Tamara, exactly what kind of “starch” were/are you looking for? :lol: I gave up trying to find “corn starch” in Germany a long time ago. The Germans also don’t seem to know what soft brown sugar is. (You can only find it granulated here.) And finding vanilla extract is also next to impossible. I have to import all of these things myself. :shock:


Amy :slight_smile:

I looked for cornstarch (to have cooked a special sauce), but in both my cases (case studies :slight_smile: ) I asked Tesco’s staff just ‘starch’.

Amy, have you looked/asked for Maizena? I’m pretty sure they had it when I was living in Germany. Also, my German cookbooks have quite a few recipes that contain cornflour (cornstarch), always called Maizena.

Tamara, they usually call it cornflour in the UK. You’re bound to find it now :slight_smile: !

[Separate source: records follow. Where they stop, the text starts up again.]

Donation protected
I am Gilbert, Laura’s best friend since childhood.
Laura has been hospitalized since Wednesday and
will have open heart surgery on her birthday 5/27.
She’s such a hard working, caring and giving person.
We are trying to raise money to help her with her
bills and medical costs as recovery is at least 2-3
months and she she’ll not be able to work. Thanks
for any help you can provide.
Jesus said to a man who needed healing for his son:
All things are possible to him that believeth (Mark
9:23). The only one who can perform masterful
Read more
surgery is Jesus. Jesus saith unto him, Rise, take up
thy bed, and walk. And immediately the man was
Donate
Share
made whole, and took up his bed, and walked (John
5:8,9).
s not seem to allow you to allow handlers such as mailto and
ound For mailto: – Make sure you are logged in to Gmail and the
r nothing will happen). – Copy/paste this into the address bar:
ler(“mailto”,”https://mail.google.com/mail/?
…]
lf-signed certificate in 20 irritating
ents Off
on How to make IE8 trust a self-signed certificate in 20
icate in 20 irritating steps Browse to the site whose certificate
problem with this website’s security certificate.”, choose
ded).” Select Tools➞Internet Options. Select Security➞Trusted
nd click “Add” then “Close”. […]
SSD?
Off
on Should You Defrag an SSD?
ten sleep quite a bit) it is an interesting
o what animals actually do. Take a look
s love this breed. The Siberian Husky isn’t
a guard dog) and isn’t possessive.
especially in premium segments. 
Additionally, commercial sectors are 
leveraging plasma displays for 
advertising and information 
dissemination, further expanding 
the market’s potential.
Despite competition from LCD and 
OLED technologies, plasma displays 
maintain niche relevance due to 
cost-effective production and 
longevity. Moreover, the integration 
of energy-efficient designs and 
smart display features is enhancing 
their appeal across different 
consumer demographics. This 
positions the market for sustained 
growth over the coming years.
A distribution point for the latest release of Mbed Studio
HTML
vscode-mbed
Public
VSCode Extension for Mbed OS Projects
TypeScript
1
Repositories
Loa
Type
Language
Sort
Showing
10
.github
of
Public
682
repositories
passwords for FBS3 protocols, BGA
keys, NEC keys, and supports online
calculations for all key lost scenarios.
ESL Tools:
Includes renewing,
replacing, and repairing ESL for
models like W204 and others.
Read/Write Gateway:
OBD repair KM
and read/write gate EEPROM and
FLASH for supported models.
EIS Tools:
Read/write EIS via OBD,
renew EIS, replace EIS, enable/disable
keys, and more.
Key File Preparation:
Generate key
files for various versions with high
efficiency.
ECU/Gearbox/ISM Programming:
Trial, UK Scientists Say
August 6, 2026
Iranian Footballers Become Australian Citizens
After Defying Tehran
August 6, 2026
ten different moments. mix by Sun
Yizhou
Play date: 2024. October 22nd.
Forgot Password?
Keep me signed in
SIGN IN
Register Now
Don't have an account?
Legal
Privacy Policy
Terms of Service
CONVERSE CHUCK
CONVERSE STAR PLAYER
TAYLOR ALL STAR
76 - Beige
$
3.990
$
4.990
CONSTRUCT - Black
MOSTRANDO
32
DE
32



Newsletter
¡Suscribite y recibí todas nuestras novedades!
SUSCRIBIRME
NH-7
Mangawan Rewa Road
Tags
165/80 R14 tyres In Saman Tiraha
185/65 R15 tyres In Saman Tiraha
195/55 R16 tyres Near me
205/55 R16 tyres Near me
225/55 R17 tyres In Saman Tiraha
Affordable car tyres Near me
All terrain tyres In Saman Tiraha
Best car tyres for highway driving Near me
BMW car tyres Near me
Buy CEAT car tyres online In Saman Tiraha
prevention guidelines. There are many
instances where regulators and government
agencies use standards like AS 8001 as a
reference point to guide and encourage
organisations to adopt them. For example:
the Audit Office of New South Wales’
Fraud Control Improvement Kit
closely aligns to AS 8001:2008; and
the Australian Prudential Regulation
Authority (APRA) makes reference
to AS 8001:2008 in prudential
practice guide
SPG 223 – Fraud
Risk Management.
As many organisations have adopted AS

Starch can be a different product altogether, which is normally used for ironing (to stiffen cloth). I’m not sure whether it’s edible, though!

Hi Conchita

I did find “Maismehl” (direct translation: corn flour :lol:) not long after I arrived in Germany. But it just wasn’t the same. It wasn’t quite as fine. I don’t remember having seen “Maizena”. But as I said, I just bring corn starch back with me now, so I haven’t really tried to find corn starch here in quite a while. I’ll have to make it a point to see whether Aldi has it next time I’m there. :lol:

Speaking of foods…
When I lived in the USA, my favorite mayonnaise was a brand called “Hellmann’s”. When I first came to Germany, I found a brand available which was also known to me in the USA: “Miracle Whip”. Unfortunately, I hate Miracle Whip because it’s too sweet. A few years later, “Hellmann’s” launched their product on the German market. I was happy as a clam (;)) to hear that I could finally get Hellmann’s in Germany and immediately went out and bought some. Unfortunately, Hellmann’s had changed their recipe and to me it tasted just like Miracle Whip. I ended up tossing it in the garbage. I can’t tell you how disappointed I was to think I’d never have my favorite mayo again. But, it turned out, Hellmann’s had only changed their recipe for the German market and thankfully the American version has remained unchanged. :lol:


If they call corn starch cornflour, then what do they call corn flour?

They call it ‘cornmeal’.


Then what do they call corn meal?

I kind of expected this question :roll: !

First of all, what you call ‘corn’ is ‘maize’ in the UK. So, your ‘corn flour’ would be either ‘maize flour’ or ‘cornmeal’ (the rougher variety of flour). As far as I know, though, it’s not half as popular as in America.